District-year exposure share:
$$
ShareBorder_{dt} = \frac{BorderExposedInspections_{dt}}{Inspections_{dt}}
$$
Alternative district coding:
$$
border\_exposure\_district_{dt} = \mathbb{1}[ShareBorder_{dt} \ge 0.25]
$$
### Tests run
1. Descriptive border-gap comparisons by group means.
2. RQ1 levels regressions:
- Outcomes: `inspection_intensity`, `violations_per_inspection`.
- Model: `border_district + log_unique_wells + C(year)`.
3. RQ2 FE interaction regressions:
- Outcomes: `inspection_intensity`, `violations_per_inspection`, `avg_days_to_enforcement`, `resolution_rate`.
- Model: `C(district) + C(year) + post_2019:border_district + post_trend:border_district`.
4. Border-type robustness:
- District border-type profile (`TX-MX`, `TX-NM`, `TX-OK`, `TX-LA`).

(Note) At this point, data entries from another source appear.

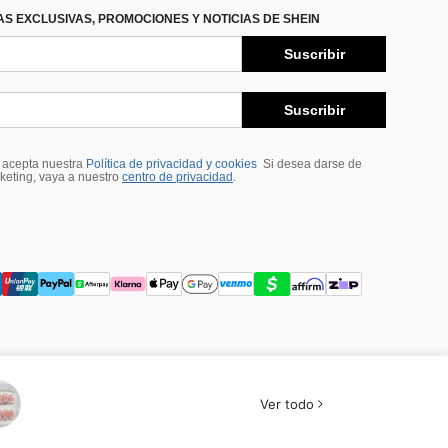
S EXCLUSIVAS, PROMOCIONES Y NOTICIAS DE SHEIN
Suscribir
Suscribir
, acepta nuestra
Política de privacidad y cookies
Si desea darse de
rketing, vaya a nuestro
centro de privacidad
.
Ver todo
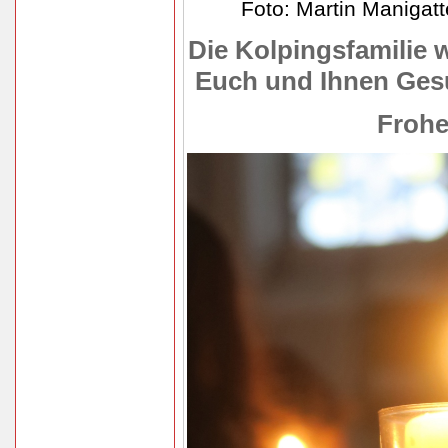
Foto: Martin Manigatte
Die Kolpingsfamilie 
Euch und Ihnen Gesu
Frohe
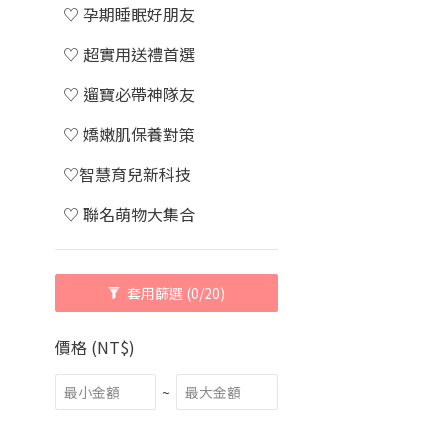
♡ 孕期睡眠好朋友
♡ 超實用送禮首選
♡ 遛寶必帶神隊友
♡ 嬌嫩肌保養對策
♡智慧育兒新科技
♡ 聯名萌物大集合
套用篩選
(0/20)
價格 (NT$)
~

- RQ1-style levels with `has_tx_*`.
- RQ2-style FE interactions with `post_2019:has_tx_*` and `post_trend:has_tx_*`.
5. Continuous exposure robustness:
- Replace binary border term with `share_border_exposed_insp` in RQ1-style and RQ2-style specifications.
6. Cutoff sensitivity robustness:
- Recompute exposure using minimum distance to any border at 25/75/100 km.
- Estimate RQ1-style inspection-intensity models and RQ2-style timing interaction models.
7. Figures/reporting:
- Border vs non-border trend plots.
- Main timing figure with district-year means and 95% CIs.
8. Reaction-function scaffolding (not estimated):
- Create district-competitor link table and district-year competitor template for future data integration.